● WHAT THE EXERCISE ASKS
The whole listing that follows, pictures excepted, should be printed again exactly as given.

=== Begin Enclosure ===

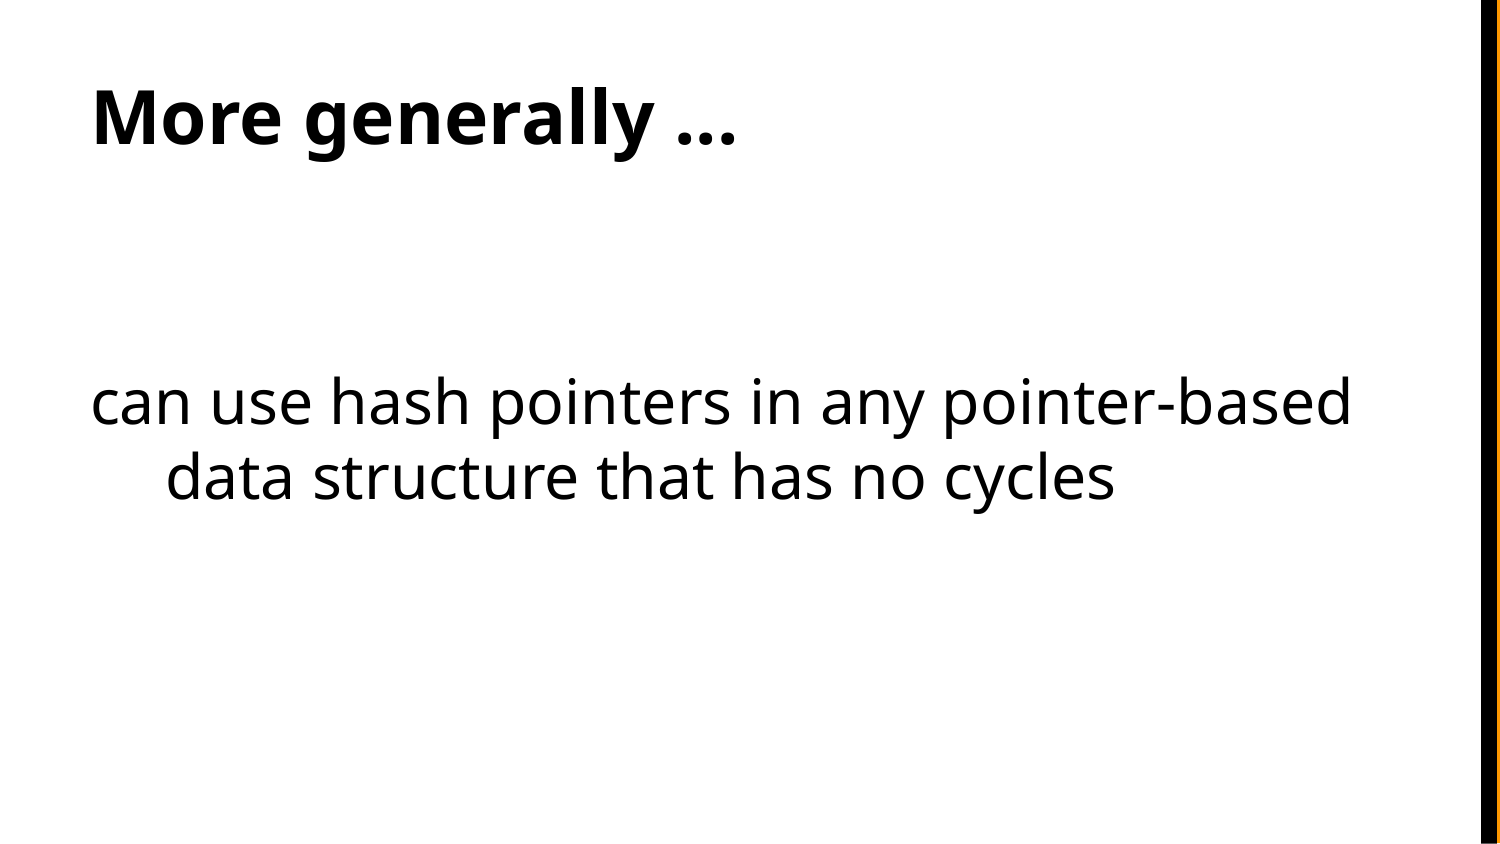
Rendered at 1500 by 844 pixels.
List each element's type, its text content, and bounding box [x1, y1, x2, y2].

list can use hash pointers in any pointer-based data structure that has no cycles [75, 196, 1425, 808]
title More generally ... [75, 33, 1425, 175]
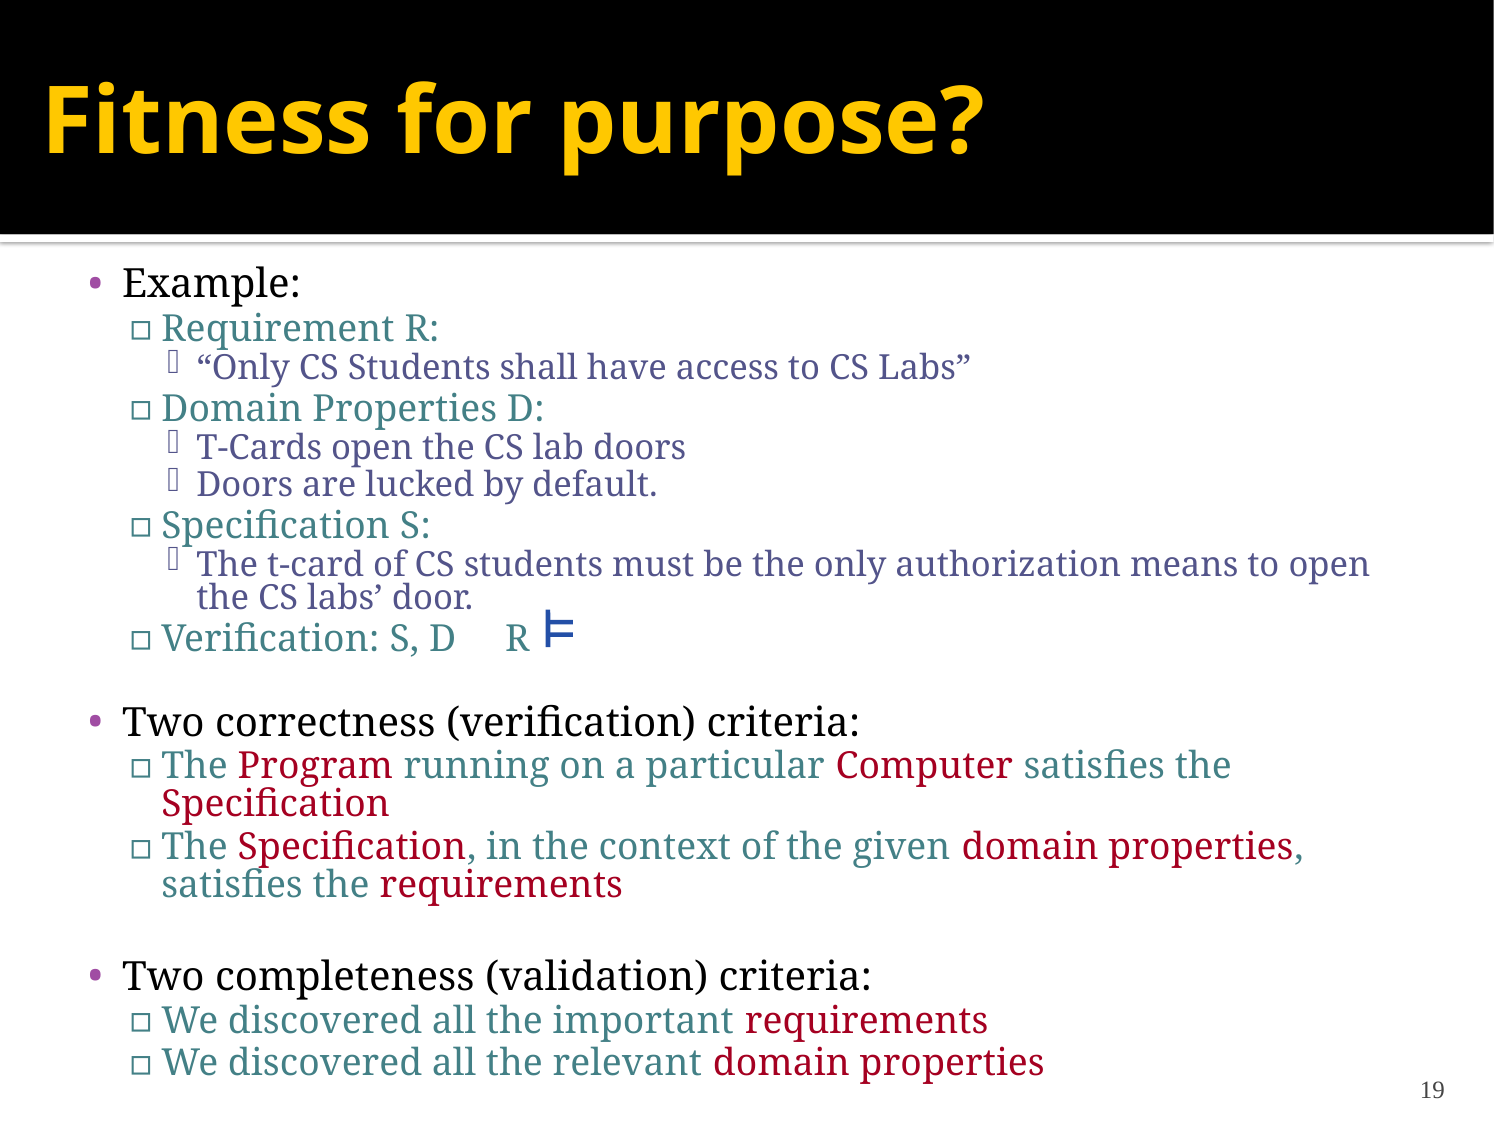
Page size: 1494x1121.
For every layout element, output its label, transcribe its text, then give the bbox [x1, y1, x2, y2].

text_box Example: Requirement R: “Only CS Students shall have access to CS Labs” Domain Properties D: T-Cards open the CS lab doors Doors are lucked by default. Specification S: The t-card of CS students must be the only authorization means to open the CS labs’ door. Verification: S, D R Two correctness (verification) criteria: The Program running on a particular Computer satisfies the Specification The Specification, in the context of the given domain properties, satisfies the requirements Two completeness (validation) criteria: We discovered all the important requirements We discovered all the relevant domain properties [58, 255, 1442, 1094]
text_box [547, 609, 573, 648]
slide_number 19 [1340, 1058, 1460, 1104]
title Fitness for purpose? [26, 28, 1371, 204]
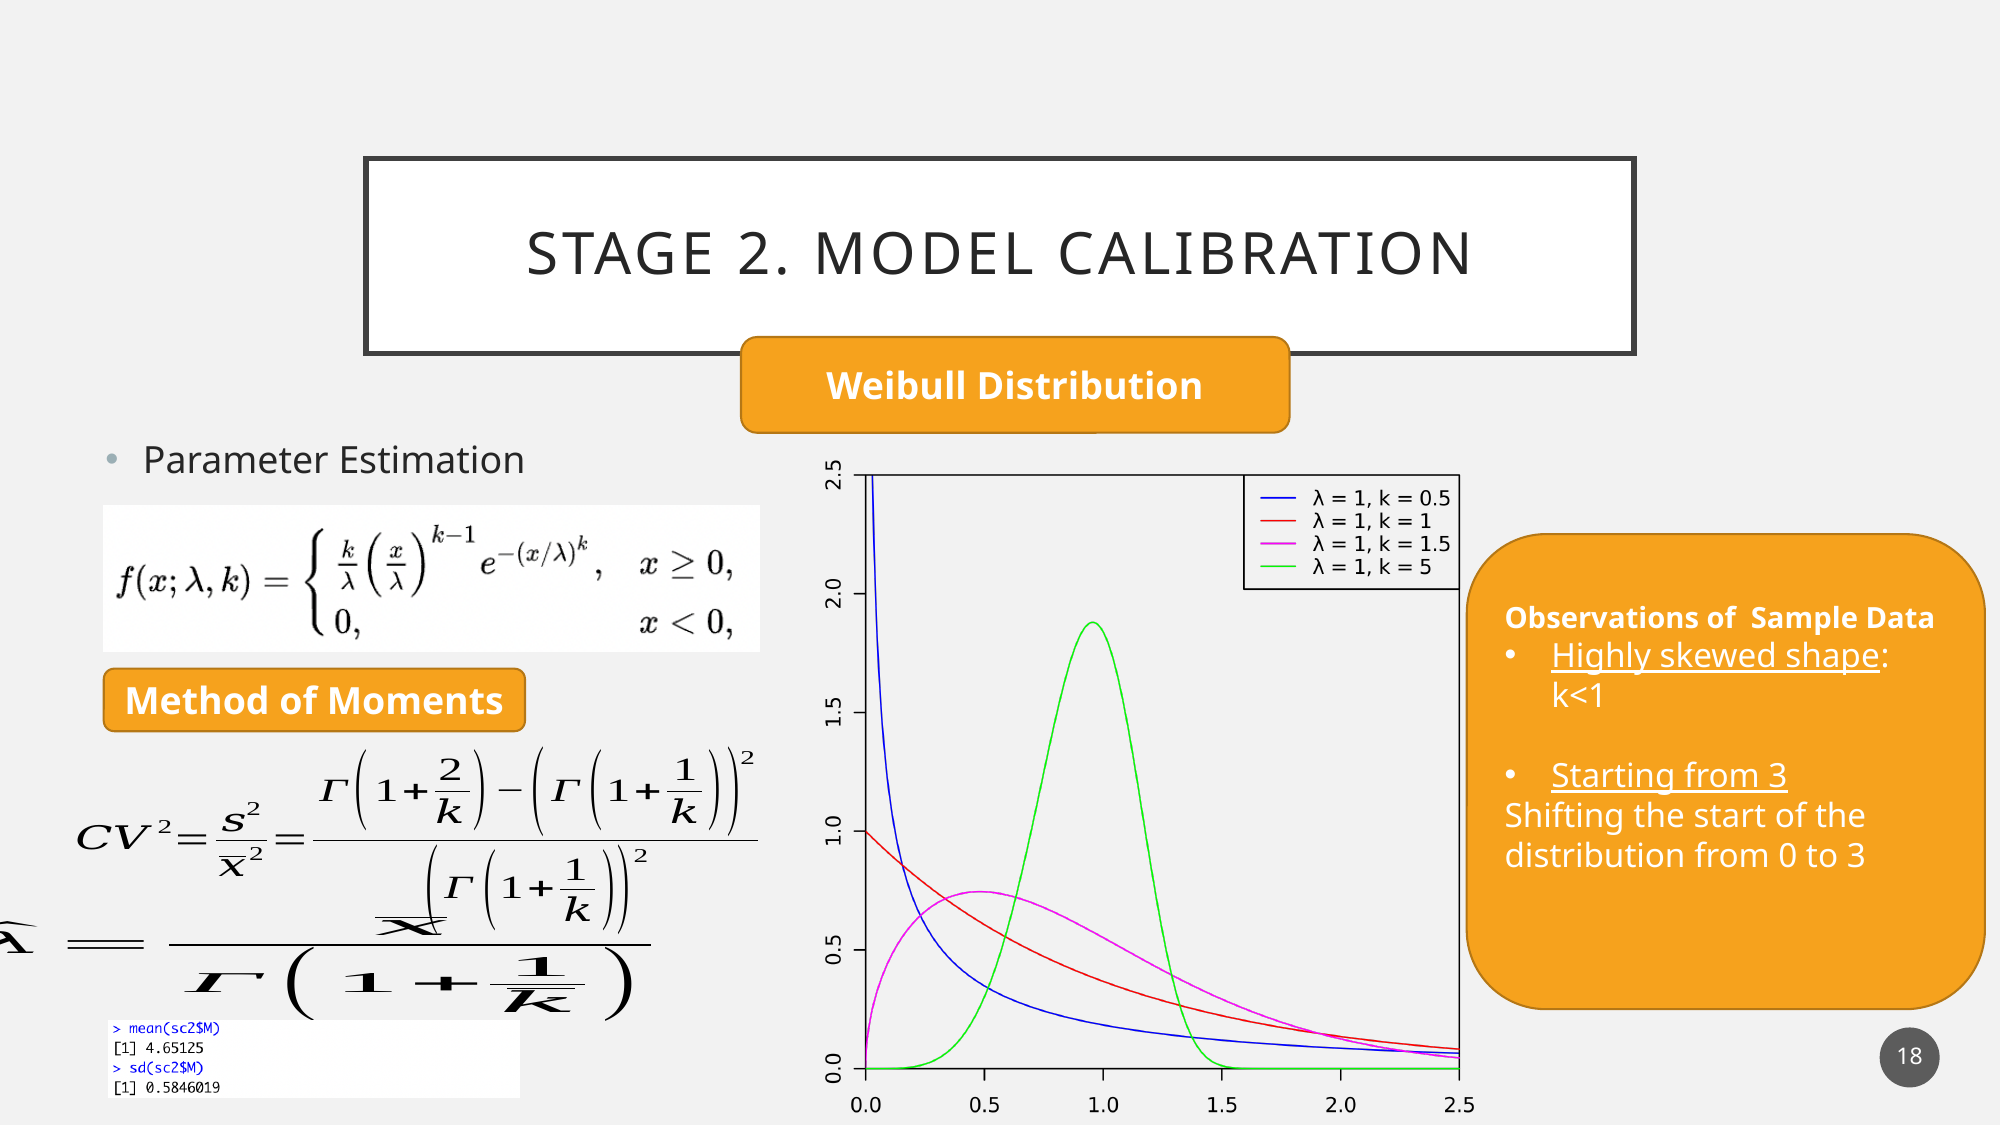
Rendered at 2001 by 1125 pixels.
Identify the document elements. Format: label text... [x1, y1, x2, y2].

picture [108, 1020, 520, 1098]
slide_number 18 [1879, 1027, 1940, 1088]
picture [103, 505, 761, 652]
text_box Method of Moments [102, 667, 527, 733]
picture [797, 452, 1482, 1125]
list Parameter Estimation [90, 428, 1359, 938]
title Stage 2. Model Calibration [363, 156, 1637, 356]
text_box Weibull Distribution [739, 335, 1291, 434]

=== End Enclosure ===

● WRITTEN SOLUTION
Rendered at 1500 by 844 pixels.
List each element's type, its text content, and bounding box [x1, y1, x2, y2].

list can use hash pointers in any pointer-based data structure that has no cycles [75, 196, 1425, 808]
title More generally ... [75, 33, 1425, 175]
Page size: 1494x1121.
For every layout element, output its label, transcribe its text, then give the bbox [x1, y1, x2, y2].

text_box Example: Requirement R: “Only CS Students shall have access to CS Labs” Domain Properties D: T-Cards open the CS lab doors Doors are lucked by default. Specification S: The t-card of CS students must be the only authorization means to open the CS labs’ door. Verification: S, D R Two correctness (verification) criteria: The Program running on a particular Computer satisfies the Specification The Specification, in the context of the given domain properties, satisfies the requirements Two completeness (validation) criteria: We discovered all the important requirements We discovered all the relevant domain properties [58, 255, 1442, 1094]
text_box [547, 609, 573, 648]
slide_number 19 [1340, 1058, 1460, 1104]
title Fitness for purpose? [26, 28, 1371, 204]
Rendered at 2001 by 1125 pixels.
Identify the document elements. Format: label text... [x1, y1, x2, y2].

picture [108, 1020, 520, 1098]
slide_number 18 [1879, 1027, 1940, 1088]
picture [103, 505, 761, 652]
text_box Method of Moments [102, 667, 527, 733]
picture [797, 452, 1482, 1125]
list Parameter Estimation [90, 428, 1359, 938]
title Stage 2. Model Calibration [363, 156, 1637, 356]
text_box Weibull Distribution [739, 335, 1291, 434]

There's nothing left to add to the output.